8

I have a set of files consisting of randomly selected points from a dataset, each file belonging to a particular class. Each row in these files contains the coordinates in n-space of the point. I'd like to compare the distributions in n-space of each of these files - and am inspired by the K-S test for comparing histograms. From what I've read this method doesn't extend well to multivariate data. I had previously used PCA - but all of my variance collapsed into a single noisy dimension and clustering methods were useless.

My question - is there a reason I shouldn't just use an average of the K-S values across the histogram for each of the n-dimensions as a metric for the goodness of fit? Is there a better method for comparing these distributions?

bab
  • 181
  • 2

2 Answers2

3

I'd calculate the mean $\overline x$ and the covariance matrix $C$ of the joint data set, and then do a K/S test on the univariate quantity $V(x):=(x-\overline x)^TC^{-1}(x-\overline x)$ evaluated on the parts.

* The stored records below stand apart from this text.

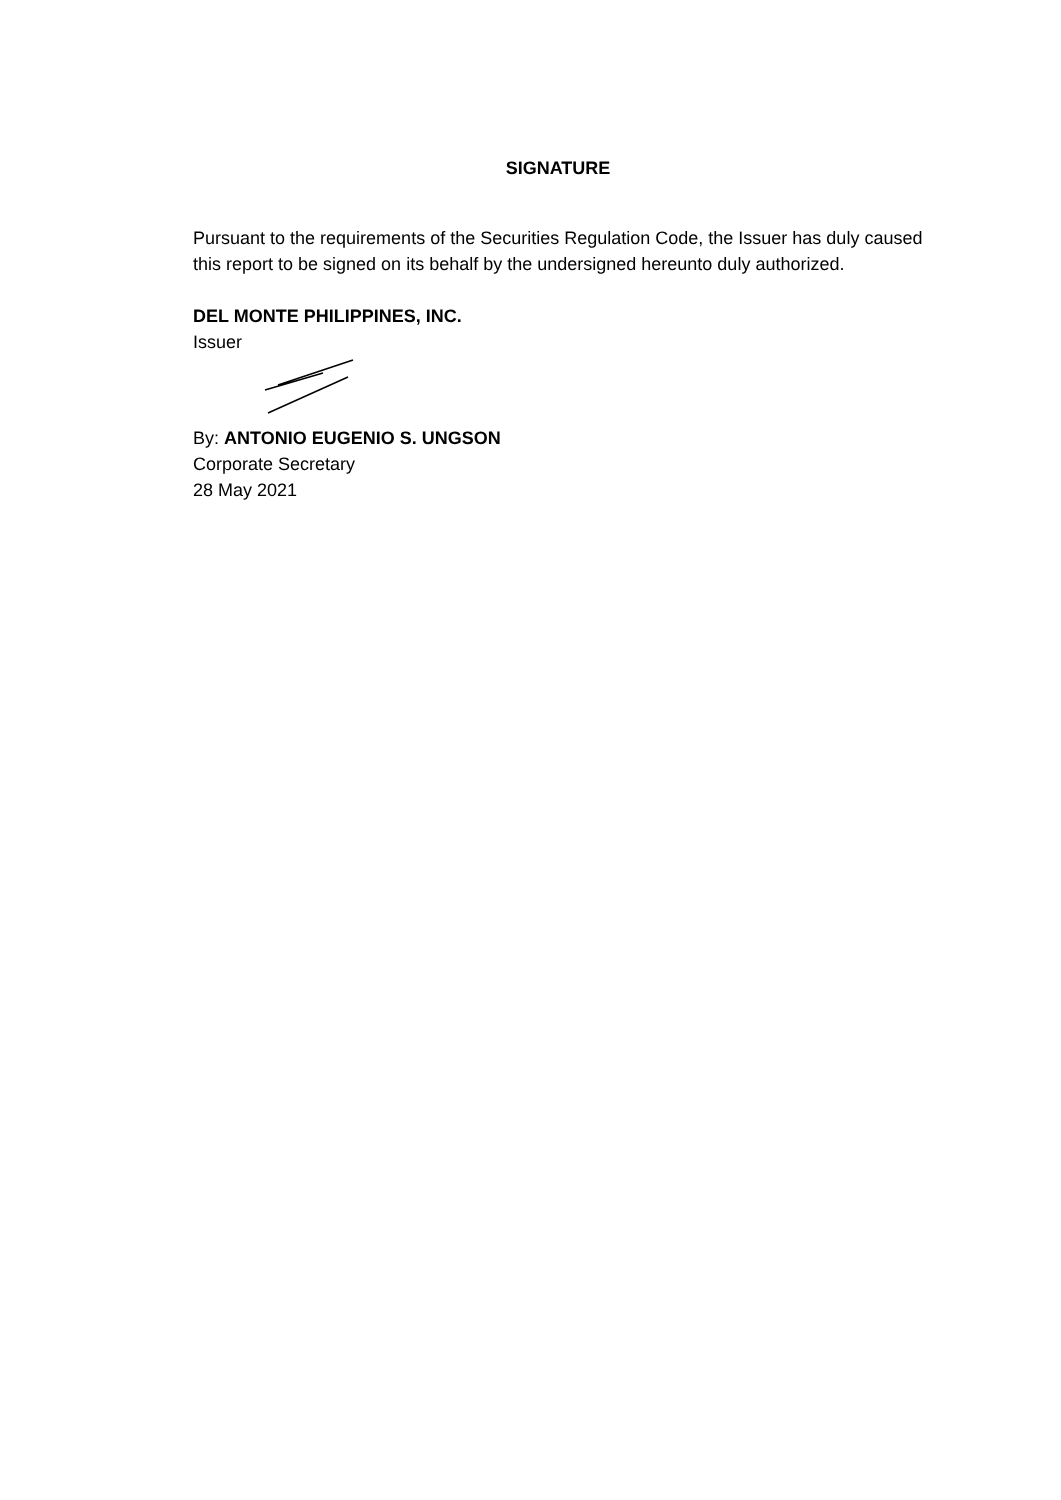SIGNATURE
Pursuant to the requirements of the Securities Regulation Code, the Issuer has duly caused this report to be signed on its behalf by the undersigned hereunto duly authorized.
DEL MONTE PHILIPPINES, INC.
Issuer
By: ANTONIO EUGENIO S. UNGSON
Corporate Secretary
28 May 2021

If the K/S test give a significant difference between the parts, there is one. If it gives no significant difference, the test is to be regarded as unconclusive.

Arnold Neumaier
  • 11,318
  • 20
  • 47
3

ROOT supports Kolmogorov tests on higher dimensional histograms, and the notes (for the 2D version) suggest that there is a ambiguity--which they deal with by punting: calculate it both ways. I don't know if the code contains anymore details, but the comments sometimes have references to papers and the like.

There are some additional interesting comments in the notes to TH1::KolmogorovTest.